Marina Vannucci, the Noah Harding Professor of Statistics (STAT) at Rice, has co-authored an article on Bayesian statistics published in the first issue of Nature Reviews Methods Primers.
“It’s an honor to have our work featured in the inaugural issue. Nature has always been highly respected by researchers and scholars, and we’re happy to have our work highlighted like this,” said Vannucci, whose article is titled “Bayesian statistics and modeling”.
Nature launched its portfolio of 21 online-only Primer journals in January 2021, publishing articles from numerous life and physical science.
The subject of the article written by Vannucci and her co-authors, Bayesian statistics, was named after the English statistician Thomas Bayes, who formulated his theorem in a paper published in 1763.
Bayesian statistics is an approach to applying probability to statistical problems. Vannucci describes it as an “approach to data analysis based on Bayes’ theorem, where available knowledge about parameters in a statistical model is updated with the information in observed data.”
Using Bayesian inference, probability becomes a way to quantify uncertainty. In its simplest form, it starts with stating a hypothesis; that is, prior beliefs about the system being modeled. The beliefs are combined with data to update the model’s details. When used to make a prediction, the approach does not give a single answer but a distribution of likely answers, which permits an assessment of risks.
Near the article’s conclusion, Vannucci and her co-authors write “The widespread adoption of Bayesian statistics across disciplines is a testament to the power of the Bayesian paradigm for the construction of powerful and flexible statistical models within a rigorous and coherent probability framework.”
Bayesian principles are widely applied in many fields, including genetics, genomics, medicine and ecology.
“We argue,” Vannucci and the others write, “that the increased use of Bayesian methods in the social and behavioral sciences is a great benefit to improving substantive knowledge.
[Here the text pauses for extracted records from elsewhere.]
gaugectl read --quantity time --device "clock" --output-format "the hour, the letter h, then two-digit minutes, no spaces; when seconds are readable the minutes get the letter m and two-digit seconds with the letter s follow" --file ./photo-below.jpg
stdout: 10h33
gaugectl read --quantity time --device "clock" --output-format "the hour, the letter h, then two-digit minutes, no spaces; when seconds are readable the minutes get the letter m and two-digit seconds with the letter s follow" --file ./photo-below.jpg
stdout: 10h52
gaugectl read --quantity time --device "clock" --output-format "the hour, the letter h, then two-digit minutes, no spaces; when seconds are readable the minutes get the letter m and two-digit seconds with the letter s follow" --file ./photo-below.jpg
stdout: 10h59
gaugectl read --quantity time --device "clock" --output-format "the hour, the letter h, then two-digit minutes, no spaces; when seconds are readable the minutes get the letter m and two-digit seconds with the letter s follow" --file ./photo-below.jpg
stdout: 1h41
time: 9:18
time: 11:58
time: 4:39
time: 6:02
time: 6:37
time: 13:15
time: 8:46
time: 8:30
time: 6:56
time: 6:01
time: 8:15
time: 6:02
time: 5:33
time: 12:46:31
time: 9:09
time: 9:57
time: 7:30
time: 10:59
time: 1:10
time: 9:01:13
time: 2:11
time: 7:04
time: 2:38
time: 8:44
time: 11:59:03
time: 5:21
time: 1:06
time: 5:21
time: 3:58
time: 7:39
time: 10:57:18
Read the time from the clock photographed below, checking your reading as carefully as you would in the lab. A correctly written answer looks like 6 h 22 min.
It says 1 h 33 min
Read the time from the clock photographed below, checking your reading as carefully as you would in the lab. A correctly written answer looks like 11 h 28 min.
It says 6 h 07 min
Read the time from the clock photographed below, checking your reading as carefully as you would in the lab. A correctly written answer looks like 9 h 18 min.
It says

However, we also feel that the field needs to continue to develop strict implementation and reporting standards so that results are replicable and transparent.”
Vannucci’s co-authors are Rens van de Schoot, Department of Methods and Statistics, Utrecht University, the Netherlands; Sarah Depaoli, Department of Quantitative Psychology, University of California at Merced; Bianca Kramer, Utrecht University Library; Ruth King, School of Mathematics, University of Edinburgh, Scotland; Kaspar Märtens, Department of Statistics, University of Oxford; Mahlet G. Tadesse, Department of Mathematics and Statistics, Georgetown University; Andrew Gelman, Department of Statistics, Columbia University; Duco Veen and Joukje Willemsen, both of the Department of Methods and Statistics, Utrecht University; Christopher Yau, Alan Turing Institute, British Library, London, and Division of Informatics, Imaging and Data Sciences, University of Manchester.